**Request:** Output every record word for word, minus the pictures.

[Page images and extracted text]
══════

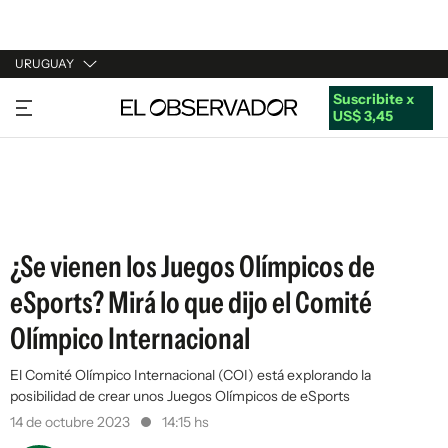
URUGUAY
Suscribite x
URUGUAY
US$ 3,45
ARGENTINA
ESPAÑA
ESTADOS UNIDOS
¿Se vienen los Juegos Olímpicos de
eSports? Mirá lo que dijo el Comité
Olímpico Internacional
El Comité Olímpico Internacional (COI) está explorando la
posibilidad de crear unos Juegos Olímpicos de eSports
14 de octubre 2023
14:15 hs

══════

**Written solution:**
URUGUAY
Suscribite x
URUGUAY
US$ 3,45
ARGENTINA
ESPAÑA
ESTADOS UNIDOS
¿Se vienen los Juegos Olímpicos de
eSports? Mirá lo que dijo el Comité
Olímpico Internacional
El Comité Olímpico Internacional (COI) está explorando la
posibilidad de crear unos Juegos Olímpicos de eSports
14 de octubre 2023
14:15 hs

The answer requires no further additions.